Source data:
####################

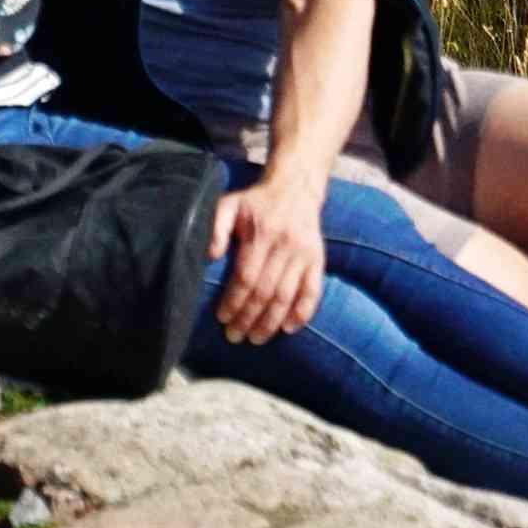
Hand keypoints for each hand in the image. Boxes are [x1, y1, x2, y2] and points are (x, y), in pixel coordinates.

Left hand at [207, 170, 328, 343]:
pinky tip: (289, 329)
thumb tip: (210, 256)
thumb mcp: (230, 205)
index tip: (222, 318)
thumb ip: (216, 228)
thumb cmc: (256, 202)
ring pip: (286, 296)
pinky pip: (313, 291)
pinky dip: (303, 313)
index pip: (246, 277)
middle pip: (265, 291)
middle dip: (248, 318)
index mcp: (261, 234)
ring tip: (256, 339)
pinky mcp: (317, 260)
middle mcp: (284, 246)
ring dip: (271, 322)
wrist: (295, 188)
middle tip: (234, 336)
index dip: (233, 301)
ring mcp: (303, 255)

####################

### AIM OF THE EXERCISE
Produce an exact transcription of the lines from the one containing "thumb ip: (216, 228)" through the end of the records, both included, and no other lines.

### TASK SOLUTION
thumb ip: (216, 228)
thumb cmc: (256, 202)
ring pip: (286, 296)
pinky pip: (313, 291)
pinky dip: (303, 313)
index pip: (246, 277)
middle pip: (265, 291)
middle dip: (248, 318)
index mcp: (261, 234)
ring tip: (256, 339)
pinky mcp: (317, 260)
middle mcp: (284, 246)
ring dip: (271, 322)
wrist: (295, 188)
middle tip: (234, 336)
index dip: (233, 301)
ring mcp: (303, 255)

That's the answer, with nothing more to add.